Foi despedido um dos dois agentes policiais da cidade de Windsor, no estado norte-americano da Virgínia, que atacou com gás pimenta um militar negro, durante uma operação stop. O despedimento aconteceu depois do governador Ralph Northam ter requerido uma investigação independente ao incidente.

O momento, que aconteceu em dezembro de 2020, ficou gravado em vídeo que foi divulgado pelo The New York Times: dois agentes ordenaram ao segundo tenente Caron Nazario que saísse do carro, enquanto lhe apontavam as armas. Entre as ordens é usado uma gíria para sugerir que o militar enfrenta execução.

Nazario, que é afro-americano e latino, pergunta várias vezes "o que se está a passar?" e afirma estar com medo de sair do carro.

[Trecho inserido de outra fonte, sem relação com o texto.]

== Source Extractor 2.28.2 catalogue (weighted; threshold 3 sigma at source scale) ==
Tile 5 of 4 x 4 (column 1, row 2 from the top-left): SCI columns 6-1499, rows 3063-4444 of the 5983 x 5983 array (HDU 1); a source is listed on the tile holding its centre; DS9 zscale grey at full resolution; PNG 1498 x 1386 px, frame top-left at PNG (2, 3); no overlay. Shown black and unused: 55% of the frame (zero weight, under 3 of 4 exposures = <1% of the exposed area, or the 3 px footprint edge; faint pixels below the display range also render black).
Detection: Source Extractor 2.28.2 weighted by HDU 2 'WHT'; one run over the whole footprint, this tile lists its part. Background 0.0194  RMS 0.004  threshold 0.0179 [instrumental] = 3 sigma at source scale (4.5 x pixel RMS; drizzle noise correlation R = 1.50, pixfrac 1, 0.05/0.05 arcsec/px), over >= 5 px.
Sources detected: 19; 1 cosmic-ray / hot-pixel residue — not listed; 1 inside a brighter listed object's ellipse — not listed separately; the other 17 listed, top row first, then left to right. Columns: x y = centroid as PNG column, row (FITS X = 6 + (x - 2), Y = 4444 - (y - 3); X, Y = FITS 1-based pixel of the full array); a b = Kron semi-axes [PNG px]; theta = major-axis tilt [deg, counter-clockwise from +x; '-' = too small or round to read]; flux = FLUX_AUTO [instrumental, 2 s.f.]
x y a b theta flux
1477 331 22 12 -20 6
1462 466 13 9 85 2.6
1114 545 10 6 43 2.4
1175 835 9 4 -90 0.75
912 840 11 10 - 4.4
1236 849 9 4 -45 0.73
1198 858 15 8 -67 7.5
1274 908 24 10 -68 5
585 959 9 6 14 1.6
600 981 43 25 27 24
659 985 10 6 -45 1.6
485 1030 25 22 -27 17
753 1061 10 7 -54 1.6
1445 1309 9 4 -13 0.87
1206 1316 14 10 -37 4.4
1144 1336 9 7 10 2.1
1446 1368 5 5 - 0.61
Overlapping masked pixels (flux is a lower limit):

Em momento algum os polícias indicaram qual a infração cometida. O militar acaba por ser atingido por gás pimenta, ainda dentro do carro, e é depois atirado ao chão pelos oficiais. No início deste mês, o militar apresentou queixa contra os dois agentes – Joe Gutierrez e Daniel Crocker.

No relatório apresentado pelos polícias, o agente Daniel Crocker escreveu que acreditava que Nazario estava a “iludir a polícia” e que o considerou uma “operação stop de alto risco”, cita o The Guardian. Por outro lado, Jonathan Arthur, advogado do militar, recusa as afirmações e avança que Nazario estava apenas a tentar parar a viatura numa zona bem iluminada.

No seguimento dos acontecimentos, foi aberta uma investigação interna que concluiu que os agentes não seguiram o procedimento apropriado. Por isso, foi implementado um processo disciplinar sobre Gutierrez, que acabou por ser despedido. A delegação policial de Winsor já lamentou o sucedido.

“Lamentamos que eventos como estes coloquem uma luz negativa sobre a nossa comunidade. Em vez de nos desviarmos das críticas, tratámos estas questões com o nosso pessoal administrativo, estamos a alcançar as partes interessadas da comunidade para dialogar e comprometemo-nos a discutir adicionalmente no futuro”, avança a delegação em comunicado.